Advancements

Google enters the AI agent race

Google has released Gemini 2.0 which is powering their first AI agent

Martin Crowley
December 12, 2024

Google has launched Gemini 2.0 and announced that it’s powering their first-ever AI agent, called Project Mariner, which can move the cursor, click buttons, browse the web, and perform certain web-based tasks, autonomously, within the Chrome browser.

It works by taking screenshots of the browser window (users must first agree to this), and sending these to the Cloud for processing, which Gemini then sends back to the computer—as instructions—to navigate the web page or perform the desired action.

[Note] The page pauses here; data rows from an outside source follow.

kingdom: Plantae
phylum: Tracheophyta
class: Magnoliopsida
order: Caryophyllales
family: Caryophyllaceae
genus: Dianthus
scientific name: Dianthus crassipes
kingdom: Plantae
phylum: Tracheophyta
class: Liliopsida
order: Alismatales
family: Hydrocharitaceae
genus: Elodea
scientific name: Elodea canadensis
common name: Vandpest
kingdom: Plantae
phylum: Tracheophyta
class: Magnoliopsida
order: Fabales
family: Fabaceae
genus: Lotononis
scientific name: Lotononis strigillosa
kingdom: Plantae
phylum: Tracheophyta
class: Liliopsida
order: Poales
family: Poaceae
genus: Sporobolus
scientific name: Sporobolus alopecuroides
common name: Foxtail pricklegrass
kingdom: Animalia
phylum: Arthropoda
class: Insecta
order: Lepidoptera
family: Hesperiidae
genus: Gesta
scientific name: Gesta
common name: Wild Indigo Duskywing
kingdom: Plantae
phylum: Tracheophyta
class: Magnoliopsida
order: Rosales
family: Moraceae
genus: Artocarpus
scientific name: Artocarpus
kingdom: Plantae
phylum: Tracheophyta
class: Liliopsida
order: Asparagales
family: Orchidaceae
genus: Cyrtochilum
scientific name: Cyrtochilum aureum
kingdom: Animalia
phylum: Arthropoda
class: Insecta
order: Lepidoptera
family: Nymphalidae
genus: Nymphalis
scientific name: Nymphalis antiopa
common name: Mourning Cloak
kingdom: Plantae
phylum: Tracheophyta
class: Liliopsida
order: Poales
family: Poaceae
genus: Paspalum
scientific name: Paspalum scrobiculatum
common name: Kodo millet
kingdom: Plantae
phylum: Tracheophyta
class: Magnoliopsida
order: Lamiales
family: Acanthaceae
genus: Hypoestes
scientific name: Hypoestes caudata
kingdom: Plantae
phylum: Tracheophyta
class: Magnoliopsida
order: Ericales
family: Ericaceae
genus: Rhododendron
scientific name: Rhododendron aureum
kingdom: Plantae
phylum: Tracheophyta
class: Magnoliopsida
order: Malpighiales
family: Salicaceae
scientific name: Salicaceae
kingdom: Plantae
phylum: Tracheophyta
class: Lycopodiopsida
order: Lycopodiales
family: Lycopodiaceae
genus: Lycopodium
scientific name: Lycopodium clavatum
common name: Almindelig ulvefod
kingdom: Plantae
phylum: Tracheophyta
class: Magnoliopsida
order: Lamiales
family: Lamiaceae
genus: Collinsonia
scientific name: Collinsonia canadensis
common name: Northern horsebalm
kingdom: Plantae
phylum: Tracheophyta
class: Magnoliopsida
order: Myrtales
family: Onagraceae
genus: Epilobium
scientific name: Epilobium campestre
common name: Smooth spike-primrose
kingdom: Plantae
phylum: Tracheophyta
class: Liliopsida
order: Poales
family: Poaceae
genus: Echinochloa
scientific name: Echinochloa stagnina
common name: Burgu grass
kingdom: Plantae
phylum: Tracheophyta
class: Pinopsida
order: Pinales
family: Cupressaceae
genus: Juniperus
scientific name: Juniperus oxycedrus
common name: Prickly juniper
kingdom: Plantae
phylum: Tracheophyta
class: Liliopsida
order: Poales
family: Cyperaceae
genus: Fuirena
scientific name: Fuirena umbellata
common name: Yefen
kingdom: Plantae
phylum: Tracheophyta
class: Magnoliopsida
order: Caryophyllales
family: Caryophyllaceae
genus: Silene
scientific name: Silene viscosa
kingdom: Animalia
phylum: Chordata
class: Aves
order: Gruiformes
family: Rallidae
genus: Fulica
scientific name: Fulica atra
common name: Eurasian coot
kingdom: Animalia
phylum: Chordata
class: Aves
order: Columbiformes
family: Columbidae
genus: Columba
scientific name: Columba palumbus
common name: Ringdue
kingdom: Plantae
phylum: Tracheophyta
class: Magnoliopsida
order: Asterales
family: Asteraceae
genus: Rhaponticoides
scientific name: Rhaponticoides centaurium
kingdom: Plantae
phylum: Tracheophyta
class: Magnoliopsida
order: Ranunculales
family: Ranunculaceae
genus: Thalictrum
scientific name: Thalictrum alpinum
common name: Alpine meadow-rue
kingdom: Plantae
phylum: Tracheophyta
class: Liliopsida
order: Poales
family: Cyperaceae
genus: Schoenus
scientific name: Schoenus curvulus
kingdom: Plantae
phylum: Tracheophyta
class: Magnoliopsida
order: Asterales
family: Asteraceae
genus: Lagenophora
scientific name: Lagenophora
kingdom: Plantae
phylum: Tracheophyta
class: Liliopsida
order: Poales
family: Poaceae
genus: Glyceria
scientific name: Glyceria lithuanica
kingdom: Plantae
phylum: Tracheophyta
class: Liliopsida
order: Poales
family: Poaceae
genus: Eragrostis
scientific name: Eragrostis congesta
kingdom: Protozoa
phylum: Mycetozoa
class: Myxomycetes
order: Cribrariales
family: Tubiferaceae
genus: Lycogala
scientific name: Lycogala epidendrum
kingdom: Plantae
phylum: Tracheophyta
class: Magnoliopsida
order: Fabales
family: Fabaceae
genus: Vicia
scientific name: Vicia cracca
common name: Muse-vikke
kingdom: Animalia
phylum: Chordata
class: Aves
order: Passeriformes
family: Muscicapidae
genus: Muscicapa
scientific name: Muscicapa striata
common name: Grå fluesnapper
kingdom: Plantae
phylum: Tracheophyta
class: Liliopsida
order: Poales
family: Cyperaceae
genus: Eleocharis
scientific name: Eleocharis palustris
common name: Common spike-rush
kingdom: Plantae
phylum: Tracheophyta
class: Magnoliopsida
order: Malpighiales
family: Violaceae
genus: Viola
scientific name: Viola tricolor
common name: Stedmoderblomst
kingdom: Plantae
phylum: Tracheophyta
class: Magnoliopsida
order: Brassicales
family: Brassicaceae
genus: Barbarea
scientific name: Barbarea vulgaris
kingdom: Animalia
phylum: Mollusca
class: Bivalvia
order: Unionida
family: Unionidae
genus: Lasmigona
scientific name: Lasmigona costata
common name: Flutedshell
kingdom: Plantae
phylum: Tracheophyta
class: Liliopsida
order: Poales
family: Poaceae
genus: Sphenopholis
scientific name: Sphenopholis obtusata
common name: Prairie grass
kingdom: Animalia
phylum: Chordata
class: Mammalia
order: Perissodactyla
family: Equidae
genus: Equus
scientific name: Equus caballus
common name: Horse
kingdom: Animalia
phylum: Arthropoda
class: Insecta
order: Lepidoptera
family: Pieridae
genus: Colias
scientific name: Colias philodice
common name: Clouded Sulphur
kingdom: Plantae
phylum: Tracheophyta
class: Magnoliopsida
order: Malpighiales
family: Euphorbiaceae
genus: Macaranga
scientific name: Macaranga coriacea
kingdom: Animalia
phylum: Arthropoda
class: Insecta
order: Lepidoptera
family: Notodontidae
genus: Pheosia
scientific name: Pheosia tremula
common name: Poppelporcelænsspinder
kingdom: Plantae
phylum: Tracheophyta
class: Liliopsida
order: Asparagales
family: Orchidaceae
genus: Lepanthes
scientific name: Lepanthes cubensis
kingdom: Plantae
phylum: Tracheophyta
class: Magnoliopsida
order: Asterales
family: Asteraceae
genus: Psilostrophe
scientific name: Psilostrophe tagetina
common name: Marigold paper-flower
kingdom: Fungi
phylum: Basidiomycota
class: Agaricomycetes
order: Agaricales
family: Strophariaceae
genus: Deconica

Project Mariner has been released to a small group of testers, who have confirmed it can do things like find and add items to a shopping cart, fill out forms, find recipes, and search for flights and hotels. Although it’s capable of performing human-like tasks, independently, it is slow—often taking around 5 seconds for each cursor movement. When it’s working, users cannot use other tabs, browsers, or applications, instead, they have to sit and watch it work (which can be frustrating), and it won’t accept cookies, complete payments, or agree to service agreements. But Google insists these were intentional decisions, as they want to give users full sight over what the agent is doing and full control.

Alongside the general-purpose AI agent, Google has also revealed three more ‘experimental’ agents for more specific tasks, namely deep research, coding, and video gaming, meaning they have well and truly entered the AI agent race.